Sep Kamvar is a consulting professor of computational mathematics at Stanford University and computer scientist who specializes in data mining. He is also the co-founder, with artist Jonathan Harris, of the popular website “We Feel Fine,” which combs blogs for expressions of emotion, and then displays the results in swarms of vivid color. The site provides a way to explore the emotional contours of our shared virtual world, and has also attracted the interest of psychologists and other scientists. Now the duo have compiled some of the site’s most interesting -- and visually arresting -- findings into a book, “We Feel Fine: An Almanac of Human Emotion.” Kamvar spoke with Mind Matters Editor Gareth Cook about the project and the potential it holds for psychology.
COOK: Please describe what We Feel Fine, the website, looks like?
KAMVAR: The We Feel Fine website is an interactive visualization of a continuously updated database of over 13 million expressions of emotion on blogs. The website itself has 6 different movements, each of which is built around a series of colored dots. Each colored dot is the visual representation of a feeling sentence. They are colored based on the feeling and when a user clicks on a dot, the ball explodes and shows the sentence.
COOK: Can you please give an example?
KAMVAR: The opening movement is a playful visualization that we call Madness. In Madness, all the colored dots are swarming around frantically around the screen, and when you click on any one of the dots, it explodes to reveal the feeling sentence behind it. Another movement is called Mobs, where the dots coalesce to make a bar graph to show some basic statistics about the data set, for example, what are the top feelings?
COOK: How does it work?
KAMVAR: The core of We Feel Fine is a crawler that scours the blogosphere every few minutes and scans for the words “I feel” or “I am feeling.” This data comes from a variety of sources, including LiveJournal, MySpace, Blogger, Flickr, Twitter, and Google.
Once the words “I feel” or “I am feeling” are found, the system looks back to the beginning of the sentence, and forward to the end of the sentence, and stores the full sentence in a database.
Since blogs are structured in largely standard ways, the crawler could use the “profile” section of the blog to get demographic information (age, gender, location) of the blogger who wrote the sentence, and this is stored in the database alongside the feeling.

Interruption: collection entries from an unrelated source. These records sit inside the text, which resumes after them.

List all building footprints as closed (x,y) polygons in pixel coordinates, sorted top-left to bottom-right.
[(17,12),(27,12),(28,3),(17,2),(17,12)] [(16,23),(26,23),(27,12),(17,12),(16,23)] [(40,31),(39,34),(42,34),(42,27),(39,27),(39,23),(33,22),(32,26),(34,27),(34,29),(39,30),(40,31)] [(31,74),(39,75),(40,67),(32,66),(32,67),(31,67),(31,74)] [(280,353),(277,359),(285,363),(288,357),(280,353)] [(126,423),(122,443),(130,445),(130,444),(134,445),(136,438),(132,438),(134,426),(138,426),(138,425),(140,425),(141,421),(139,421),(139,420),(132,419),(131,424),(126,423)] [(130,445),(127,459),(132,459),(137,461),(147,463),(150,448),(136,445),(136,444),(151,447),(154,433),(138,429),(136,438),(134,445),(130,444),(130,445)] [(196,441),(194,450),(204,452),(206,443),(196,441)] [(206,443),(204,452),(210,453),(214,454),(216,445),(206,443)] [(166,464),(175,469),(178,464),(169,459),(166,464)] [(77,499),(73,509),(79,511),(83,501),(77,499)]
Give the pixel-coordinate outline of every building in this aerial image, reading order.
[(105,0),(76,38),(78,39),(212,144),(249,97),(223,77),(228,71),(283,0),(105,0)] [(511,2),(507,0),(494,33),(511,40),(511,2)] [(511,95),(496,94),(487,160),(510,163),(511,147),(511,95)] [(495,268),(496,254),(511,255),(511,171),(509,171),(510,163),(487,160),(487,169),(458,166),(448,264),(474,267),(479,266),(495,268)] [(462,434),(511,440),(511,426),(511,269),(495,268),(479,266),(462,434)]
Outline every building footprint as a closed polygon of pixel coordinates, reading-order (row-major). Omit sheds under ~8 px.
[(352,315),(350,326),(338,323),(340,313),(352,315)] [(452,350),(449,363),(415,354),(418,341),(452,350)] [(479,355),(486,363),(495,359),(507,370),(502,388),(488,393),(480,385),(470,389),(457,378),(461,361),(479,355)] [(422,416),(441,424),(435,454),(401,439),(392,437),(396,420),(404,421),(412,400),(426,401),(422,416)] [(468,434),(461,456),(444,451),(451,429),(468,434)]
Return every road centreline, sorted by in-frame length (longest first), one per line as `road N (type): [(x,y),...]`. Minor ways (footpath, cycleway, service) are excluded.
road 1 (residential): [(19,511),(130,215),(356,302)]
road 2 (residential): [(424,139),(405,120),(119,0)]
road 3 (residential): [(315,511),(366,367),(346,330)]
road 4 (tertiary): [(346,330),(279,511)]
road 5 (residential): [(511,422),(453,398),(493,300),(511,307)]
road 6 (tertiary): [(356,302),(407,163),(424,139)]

COOK: When did it first become clear to you that this data might have some scientific value?
KAMVAR: Once we had a million feelings in the database, we realized that this was probably the biggest database of human emotion in existence. It allowed us to do "surveys" of several hundred thousand people in a matter of seconds. We thought that this would be a great tool for hypothesis generation, giving us hypotheses around questions like: Do people feel sadder in the winter? How do men feel differently from women.
COOK: Can you please describe one of the scientific projects that has used this data?
KAMVAR: We did some interesting joint work with Cassie Mogilner at UPenn and Jennifer Aaker at Stanford University. Cassie and Jennifer’s research focuses on happiness, and in this study, we were interested in how people define happiness. We used We Feel Fine and other, more traditional methods, to show that the meaning of happiness changes in very specific ways as people get older.
COOK: What did they discover?
KAMVAR: In the We Feel Fine database, there was a distinct change in feelings that co-occur in the same sentence with the feeling “happy.” For younger people, the feeling that co-occurred most often with happiness was excitement, whereas for older people, the feeling that co-occured most often with happiness was peacefulness.
Cassie then led a number of experiments where we used different methods to study this phenomenon in different ways. For example, we influenced people to feel excited or peaceful by playing for them slow acoustic or fast electric versions of the same song. We then gave them a survey where one of the questions asked them to rate their happiness.
The older people who were influenced to feel peaceful were happier than the older people who were influenced to feel excited, while the younger people who were influenced to feel excited were happier than the younger people who were influenced to feel peaceful.
COOK: Who else has approached you about use the data for scientific research?
KAMVAR: Peter Dodds and Chris Danforth are two professors of applied math at the University of Vermont. They got in touch with us a couple years back to use the data set, and recently published a paper in the Journal of Happiness Studies called "Measuring the Happiness of Large-Scale Written Expression."
COOK: What did they find?
KAMVAR: Christopher and Peter took standardized valence scores for words from a database called Affective Norms for English Words (ANEW). They used these to assign a happiness score to each sentence in the We Feel Fine database. They used this to determine trends in the data, for example, that Michael Jackson's death was one of the saddest days in the blogosphere in the past few years.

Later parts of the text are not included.